We’ll let you know how it goes! Or better yet, stop by and say hi and check it out for yourself!

UPDATE

The April 27 kickoff was a huge success! About 75 kids rode to school that morning, so there was an excited crowd of kids ready after school. More bikes showed up towards the end of the day as parents brought bikes for some of the new riders to get tuned up and practice skills.

We had six volunteer mechanics, and they were busy for nearly two hours! Lots of lubing chains, brake adjustments, air in tires, adjusting seats, safety checks, and a few larger repairs.

We had slow bike races, a raffle, bike decorations, and a couple of new events for 2012:

  • A time trial (one lap around Bryant’s paved track around its field) with 75 times being recorded… the winning time was 20 seconds! Some of our older students and alumni (now middle schoolers) volunteered to run this!
  • The “newspaper toss,” where kids got a messenger bag with several rolled up papers and circled a large basket trying to toss the paper in, quite a challenge and reminiscent of some of the adults’ glory days.

We also had an information station to orient folks to biking to school, good routes, places to get or exchange bikes, and how to sign up for Bike to School month tracking.

All in all, a great way to kick off the spring biking season, and get kids and parents prepared and excited for Bike to School Month.

Eckstein Bikes!

Eckstein Bikes! formed earlier this school year to encourage and support Eckstein students to bike to school. Several parents began by “randomly” showing up at school with treats to reward bikers on the occasional Friday. This created a little word of mouth that  good things happen to those who bike.

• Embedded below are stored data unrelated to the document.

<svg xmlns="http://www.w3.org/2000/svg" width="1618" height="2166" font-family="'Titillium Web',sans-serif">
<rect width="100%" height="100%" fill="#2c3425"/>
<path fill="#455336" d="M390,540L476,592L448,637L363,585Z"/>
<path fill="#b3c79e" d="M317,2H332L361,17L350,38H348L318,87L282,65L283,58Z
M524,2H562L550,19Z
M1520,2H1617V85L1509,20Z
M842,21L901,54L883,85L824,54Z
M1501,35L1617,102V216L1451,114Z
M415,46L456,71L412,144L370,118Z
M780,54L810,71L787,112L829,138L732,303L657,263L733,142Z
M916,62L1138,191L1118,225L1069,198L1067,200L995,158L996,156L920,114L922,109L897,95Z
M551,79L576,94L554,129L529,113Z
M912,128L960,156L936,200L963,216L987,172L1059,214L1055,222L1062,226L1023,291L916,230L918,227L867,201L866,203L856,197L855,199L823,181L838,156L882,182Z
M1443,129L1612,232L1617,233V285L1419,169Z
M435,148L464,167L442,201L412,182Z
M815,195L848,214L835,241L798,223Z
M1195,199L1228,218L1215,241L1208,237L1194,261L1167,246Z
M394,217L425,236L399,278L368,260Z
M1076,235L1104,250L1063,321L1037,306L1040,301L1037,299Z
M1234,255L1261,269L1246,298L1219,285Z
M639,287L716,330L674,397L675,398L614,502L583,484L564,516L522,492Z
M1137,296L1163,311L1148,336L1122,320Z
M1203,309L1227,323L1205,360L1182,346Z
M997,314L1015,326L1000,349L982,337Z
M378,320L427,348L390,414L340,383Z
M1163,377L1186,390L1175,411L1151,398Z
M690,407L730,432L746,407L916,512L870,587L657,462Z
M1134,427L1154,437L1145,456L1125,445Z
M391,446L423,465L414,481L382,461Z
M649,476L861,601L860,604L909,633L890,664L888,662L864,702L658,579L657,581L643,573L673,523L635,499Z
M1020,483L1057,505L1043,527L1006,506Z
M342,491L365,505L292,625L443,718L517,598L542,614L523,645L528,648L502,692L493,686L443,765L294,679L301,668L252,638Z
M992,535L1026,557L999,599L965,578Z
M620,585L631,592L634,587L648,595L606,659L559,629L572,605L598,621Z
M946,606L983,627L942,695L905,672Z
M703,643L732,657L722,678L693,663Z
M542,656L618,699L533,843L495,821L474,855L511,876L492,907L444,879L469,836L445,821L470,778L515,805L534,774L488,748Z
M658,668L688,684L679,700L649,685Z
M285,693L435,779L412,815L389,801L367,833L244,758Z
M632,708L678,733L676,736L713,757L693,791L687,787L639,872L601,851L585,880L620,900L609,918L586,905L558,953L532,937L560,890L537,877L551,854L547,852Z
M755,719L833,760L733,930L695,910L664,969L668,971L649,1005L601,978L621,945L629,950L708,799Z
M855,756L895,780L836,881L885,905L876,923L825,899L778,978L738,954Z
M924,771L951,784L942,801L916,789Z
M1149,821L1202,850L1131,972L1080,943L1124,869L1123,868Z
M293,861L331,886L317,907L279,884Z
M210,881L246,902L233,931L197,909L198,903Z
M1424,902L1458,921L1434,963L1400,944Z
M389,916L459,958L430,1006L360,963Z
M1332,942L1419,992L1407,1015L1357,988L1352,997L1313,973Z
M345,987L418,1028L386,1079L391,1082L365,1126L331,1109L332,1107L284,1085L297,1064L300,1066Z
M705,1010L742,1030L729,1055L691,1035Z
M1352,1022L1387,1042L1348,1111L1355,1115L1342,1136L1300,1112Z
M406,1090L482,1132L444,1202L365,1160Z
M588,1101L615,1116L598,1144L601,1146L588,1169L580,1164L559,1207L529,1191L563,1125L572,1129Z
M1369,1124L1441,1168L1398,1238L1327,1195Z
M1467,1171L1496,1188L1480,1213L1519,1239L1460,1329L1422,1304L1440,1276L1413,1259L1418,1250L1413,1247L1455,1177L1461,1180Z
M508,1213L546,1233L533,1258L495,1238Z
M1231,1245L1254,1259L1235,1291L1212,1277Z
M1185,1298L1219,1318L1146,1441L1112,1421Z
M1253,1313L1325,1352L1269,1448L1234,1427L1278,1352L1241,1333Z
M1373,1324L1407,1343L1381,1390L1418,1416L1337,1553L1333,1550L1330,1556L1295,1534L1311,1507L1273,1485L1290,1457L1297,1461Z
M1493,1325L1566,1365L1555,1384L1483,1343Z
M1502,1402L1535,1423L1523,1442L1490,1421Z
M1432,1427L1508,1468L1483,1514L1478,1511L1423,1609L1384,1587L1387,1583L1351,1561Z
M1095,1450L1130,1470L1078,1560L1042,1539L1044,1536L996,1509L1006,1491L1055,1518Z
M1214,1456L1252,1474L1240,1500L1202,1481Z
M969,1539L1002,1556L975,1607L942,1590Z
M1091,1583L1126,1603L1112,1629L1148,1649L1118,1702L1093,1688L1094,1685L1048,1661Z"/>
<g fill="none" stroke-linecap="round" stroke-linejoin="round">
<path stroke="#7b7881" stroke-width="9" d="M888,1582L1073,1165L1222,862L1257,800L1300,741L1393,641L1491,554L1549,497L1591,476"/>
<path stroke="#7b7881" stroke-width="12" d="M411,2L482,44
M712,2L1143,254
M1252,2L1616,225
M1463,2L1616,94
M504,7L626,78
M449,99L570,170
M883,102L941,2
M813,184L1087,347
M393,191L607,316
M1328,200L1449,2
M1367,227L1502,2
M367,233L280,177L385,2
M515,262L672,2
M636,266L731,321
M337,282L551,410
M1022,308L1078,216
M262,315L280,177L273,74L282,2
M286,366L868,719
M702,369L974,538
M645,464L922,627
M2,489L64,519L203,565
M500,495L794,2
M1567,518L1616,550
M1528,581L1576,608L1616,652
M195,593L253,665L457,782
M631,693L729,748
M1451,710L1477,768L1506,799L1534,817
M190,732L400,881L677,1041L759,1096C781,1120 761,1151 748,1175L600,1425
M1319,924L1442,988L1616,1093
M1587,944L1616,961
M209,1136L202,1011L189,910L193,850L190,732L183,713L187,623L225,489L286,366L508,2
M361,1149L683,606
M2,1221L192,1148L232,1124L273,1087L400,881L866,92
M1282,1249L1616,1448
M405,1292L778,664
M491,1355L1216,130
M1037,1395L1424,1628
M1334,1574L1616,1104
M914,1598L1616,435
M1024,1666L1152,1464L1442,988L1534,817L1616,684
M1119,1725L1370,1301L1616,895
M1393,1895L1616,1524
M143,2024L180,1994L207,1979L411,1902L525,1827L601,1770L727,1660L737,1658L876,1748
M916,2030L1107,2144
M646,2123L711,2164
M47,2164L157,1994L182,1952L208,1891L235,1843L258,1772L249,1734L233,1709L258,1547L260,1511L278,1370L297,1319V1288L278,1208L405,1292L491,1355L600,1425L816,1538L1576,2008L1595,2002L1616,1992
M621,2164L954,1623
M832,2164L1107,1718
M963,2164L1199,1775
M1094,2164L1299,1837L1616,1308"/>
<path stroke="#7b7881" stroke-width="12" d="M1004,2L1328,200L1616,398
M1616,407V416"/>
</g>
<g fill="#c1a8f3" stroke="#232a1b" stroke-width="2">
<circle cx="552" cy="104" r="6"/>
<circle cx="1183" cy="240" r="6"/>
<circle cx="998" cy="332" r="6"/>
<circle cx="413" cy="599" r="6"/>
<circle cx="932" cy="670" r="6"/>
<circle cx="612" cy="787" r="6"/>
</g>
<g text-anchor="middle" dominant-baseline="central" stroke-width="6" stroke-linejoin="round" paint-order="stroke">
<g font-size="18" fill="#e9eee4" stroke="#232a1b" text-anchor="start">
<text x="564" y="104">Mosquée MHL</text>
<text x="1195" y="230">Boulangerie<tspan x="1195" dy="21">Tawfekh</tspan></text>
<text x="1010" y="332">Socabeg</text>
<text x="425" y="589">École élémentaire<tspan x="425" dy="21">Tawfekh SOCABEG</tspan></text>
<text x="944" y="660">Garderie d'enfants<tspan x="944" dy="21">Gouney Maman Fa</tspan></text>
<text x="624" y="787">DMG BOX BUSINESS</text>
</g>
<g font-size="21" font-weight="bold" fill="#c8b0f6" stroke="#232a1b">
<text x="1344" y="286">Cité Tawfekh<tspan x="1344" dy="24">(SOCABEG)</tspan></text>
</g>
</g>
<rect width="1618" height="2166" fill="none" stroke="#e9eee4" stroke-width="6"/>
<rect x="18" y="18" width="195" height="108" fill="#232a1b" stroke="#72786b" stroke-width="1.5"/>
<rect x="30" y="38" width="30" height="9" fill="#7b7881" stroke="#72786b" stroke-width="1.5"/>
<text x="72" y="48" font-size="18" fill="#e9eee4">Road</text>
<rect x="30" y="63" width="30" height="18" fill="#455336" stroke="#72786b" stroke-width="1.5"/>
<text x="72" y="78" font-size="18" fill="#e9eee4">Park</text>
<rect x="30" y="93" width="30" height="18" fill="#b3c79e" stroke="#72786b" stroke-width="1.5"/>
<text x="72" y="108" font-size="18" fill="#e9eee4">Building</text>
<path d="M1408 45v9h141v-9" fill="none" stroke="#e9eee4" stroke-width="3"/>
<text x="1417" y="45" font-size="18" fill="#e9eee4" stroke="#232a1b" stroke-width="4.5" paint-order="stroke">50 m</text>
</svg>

We also successfully applied for a Safe Routes to School grant, with some support from within the school from a fantastic science teacher who had run a Safe Routes grant a couple of years ago. Eckstein Bikes! met with the school administration and PTSA early on, and found them supportive as well.

With some energy and enthusiasm as well as experience from our efforts at other schools, we were up and running in very little time!

An early focus of the program has included several “Biker Donut Days” — morning meet-ups at the Eckstein bike cage parking area to reward kids who biked to school that day. Despite being held throughout the late fall and winter, each donut day has seen more kids on bikes as word has gotten around and we have increased our advertising to the school community. Last Donut Day we had 28 kids on bikes — a new record. Given the size of Eckstein though, there is plenty of room to grow.

Early efforts have also included:

  • Planning for renovations to the bike cage to improve its security and make it a more welcoming space for prospective and current bike commuters.
  • Coordination with the school and with SDOT on safety improvements around the school for our kid bikers as well as Eckstein’s kids who walk to school.
  • Getting the word out via Facebook, Twitter, and good old-fashioned signs and school notices.

The Donut Days have also provided a great opportunity to dole out some bike advice and some needed gear to the kid commuters. So far we’ve handed out over a dozen blinkie lights — front and rear — as well as one helmet. The Bike Wizard has also swung by a couple of times and delivered seat bags to kids that needed them.

Bike to School Month this May will be our next big push, but over the coming year, we also hope to focus on more incentives, safety and bike repair education for our bike commuters, possible group rides, and some other ideas as well. We also would love to recruit some parents to run a parallel walk to school program.

The Eckstein Bikes! team looks forward to continuing to grow safe and sustainable kid commuting at Eckstein.